Nach mehreren Pfarrstellen wurde Keßler 2004 Dekan in Bad Kissingen. 2015 wurde er zum Generalvikar berufen und noch im selben Jahr zum Domkapitular gewählt. Die beiden hohen Kirchenämter hätten eigentlich nicht in seiner Lebensplanung gestanden, erzählt er. "Der Bischof hat mich offensichtlich gebraucht und ich habe noch nie Nein gesagt."
Affäre um die SBW GmbH in Würzburg
In seine Amtszeit als Generalvikar fiel die Affäre um die SBW GmbH, eine Schwesterfirma des St. Bruno-Werks in Würzburg. Thomas Keßler hatte 2018 die Staatsanwaltschaft Würzburg eingeschaltet, die gegen mehrere Führungspersonen der Diözese wegen des Verdachts der Veruntreuung ermittelte. Bestätigt hat sich dieser Verdacht allerdings nicht: Die Diözese verlor mehrere zivilrechtliche Verfahren. Das Strafverfahren wurde eingestellt.
"Die Situation hat mich persönlich schwer belastet und wirkt in mir bis heute nach", sagt Pfarrer Keßler heute zu der Angelegenheit. Er bringt die Hoffnung zum Ausdruck, dass nicht nur die SBW-Affäre in Erinnerung bleibe, sondern auch, wie er betont, die Neuorganisation des Ordinariates, der Beginn der Neustrukturierung der Diözese und eine Neuaufstellung der Aufsichtsgremien, einschließlich SBW mit den dazugehörenden Compliance-Maßnahmen für das Ordinariat.
Von der Seelsorge in die Verwaltung zu kommen, habe für ihn einen Bruch bedeutet. Dennoch sei er auch in dieser Zeit bemüht gewesen, den Draht zur Seelsorge zu bewahren. Immer wieder habe er in den Ortschaften ausgeholfen und Gottesdienste gehalten. "Der Basiskontakt war und ist mir sehr wichtig", betont der 68-Jährige.
Auch um die aus seiner Sicht ureigenste Aufgabe eines Pfarrers zu erfüllen, die Verkündigung der frohen Botschaft: "Gott nimmt den Menschen mit all seinen Stärken und Schwächen an. Der Mensch wird gehalten und getragen." An Gott zu glauben, mache das Leben nicht immer leichter, aber erfüllter, so seine Überzeugung.

Rückkehr in die Geburtsstadt Bad Neustadt im Jahr 2020
Im September 2020 ließ sich Keßler auf eigenen Wunsch hin von seinen Aufgaben als Generalvikar entbinden und kehrte nach Bad Neustadt zurück. Dort übernahm er als Seelsorger die Pfarreiengemeinschaft "St. Martin Brend". Nach Bad Neustadt zurückzukehren, sei stets sein Plan gewesen, erläutert er seine Beweggründe.
Thomas Keßler ist auch abseits der Kanzel aktiv. Seit 1995 bis heute engagiert er sich maßgeblich in der Notfallseelsorge. 1996 wurde er Beauftragter für die Notfallseelsorge im Bistum Würzburg. 2000 übernahm er zudem die Koordination der Seelsorge im Feuerwehr- und Rettungsdienst in der Diözese. Ferner unterstützte er diese beim Aufbau der inzwischen flächendeckenden Notfallseelsorgesysteme.

• • •

- AUFGABE 1
Geben Sie aus dem Text über Thomas Keßler den Abschnitt wortgetreu aus, der bei „Von der Seelsorge“ beginnt und bei „betont der 68-Jährige.“ endet.

- VERFÜGBARE DATEN
• • •

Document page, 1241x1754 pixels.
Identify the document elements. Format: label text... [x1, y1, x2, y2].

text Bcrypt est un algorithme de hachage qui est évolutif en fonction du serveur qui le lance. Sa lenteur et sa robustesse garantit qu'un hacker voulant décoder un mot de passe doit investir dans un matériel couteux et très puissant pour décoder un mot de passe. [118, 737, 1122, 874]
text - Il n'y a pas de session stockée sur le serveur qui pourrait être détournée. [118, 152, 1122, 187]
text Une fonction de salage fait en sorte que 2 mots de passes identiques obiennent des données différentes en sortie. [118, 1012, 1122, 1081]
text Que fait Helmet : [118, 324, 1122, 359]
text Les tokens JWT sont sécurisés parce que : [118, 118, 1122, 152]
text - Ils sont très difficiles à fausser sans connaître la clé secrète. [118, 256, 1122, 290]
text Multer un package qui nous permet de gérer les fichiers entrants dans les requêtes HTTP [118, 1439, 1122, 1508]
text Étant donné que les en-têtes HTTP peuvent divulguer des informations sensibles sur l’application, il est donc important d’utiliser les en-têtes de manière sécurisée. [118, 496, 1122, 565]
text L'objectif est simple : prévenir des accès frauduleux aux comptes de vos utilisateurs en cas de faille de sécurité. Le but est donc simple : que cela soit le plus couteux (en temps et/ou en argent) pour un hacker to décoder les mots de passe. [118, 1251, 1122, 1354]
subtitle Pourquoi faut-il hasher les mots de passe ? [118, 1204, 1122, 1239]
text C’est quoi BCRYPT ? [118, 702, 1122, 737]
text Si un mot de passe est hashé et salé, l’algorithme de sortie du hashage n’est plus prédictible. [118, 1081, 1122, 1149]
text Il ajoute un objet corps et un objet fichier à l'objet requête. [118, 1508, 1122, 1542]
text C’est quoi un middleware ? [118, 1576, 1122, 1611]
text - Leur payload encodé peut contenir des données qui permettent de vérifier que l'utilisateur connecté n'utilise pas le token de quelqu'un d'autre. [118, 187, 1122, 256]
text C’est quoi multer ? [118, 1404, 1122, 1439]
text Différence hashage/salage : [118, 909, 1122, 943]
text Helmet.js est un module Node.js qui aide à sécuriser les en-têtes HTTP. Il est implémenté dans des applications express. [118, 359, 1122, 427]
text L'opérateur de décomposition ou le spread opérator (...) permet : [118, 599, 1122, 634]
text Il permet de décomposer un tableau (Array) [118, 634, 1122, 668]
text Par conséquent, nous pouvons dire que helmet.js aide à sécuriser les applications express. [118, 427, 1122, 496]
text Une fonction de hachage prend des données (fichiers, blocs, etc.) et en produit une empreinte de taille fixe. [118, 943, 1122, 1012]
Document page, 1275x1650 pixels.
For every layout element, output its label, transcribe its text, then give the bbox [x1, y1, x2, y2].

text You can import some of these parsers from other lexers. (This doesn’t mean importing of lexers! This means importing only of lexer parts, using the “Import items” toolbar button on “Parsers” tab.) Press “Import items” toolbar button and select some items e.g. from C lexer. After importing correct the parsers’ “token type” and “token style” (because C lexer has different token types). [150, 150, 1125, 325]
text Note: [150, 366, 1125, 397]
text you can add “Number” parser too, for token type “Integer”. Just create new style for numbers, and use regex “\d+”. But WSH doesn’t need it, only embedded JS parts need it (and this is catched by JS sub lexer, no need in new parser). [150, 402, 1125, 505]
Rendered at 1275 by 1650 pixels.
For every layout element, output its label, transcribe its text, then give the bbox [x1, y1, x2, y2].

• • •

- AUFGABE 2
Tauschen Sie in der Auflistung „pixels“ gegen „px“ aus. Geben Sie dabei nur die Zeilen vom Anfang der Auflistung bis einschließlich der Zeile mit „Identify the document“ wieder, ansonsten unverändert.

- RICHTIGE LÖSUNG 1
Von der Seelsorge in die Verwaltung zu kommen, habe für ihn einen Bruch bedeutet. Dennoch sei er auch in dieser Zeit bemüht gewesen, den Draht zur Seelsorge zu bewahren. Immer wieder habe er in den Ortschaften ausgeholfen und Gottesdienste gehalten. "Der Basiskontakt war und ist mir sehr wichtig", betont der 68-Jährige.

- RICHTIGE LÖSUNG 2
Document page, 1241x1754 px.
Identify the document elements. Format: label text... [x1, y1, x2, y2].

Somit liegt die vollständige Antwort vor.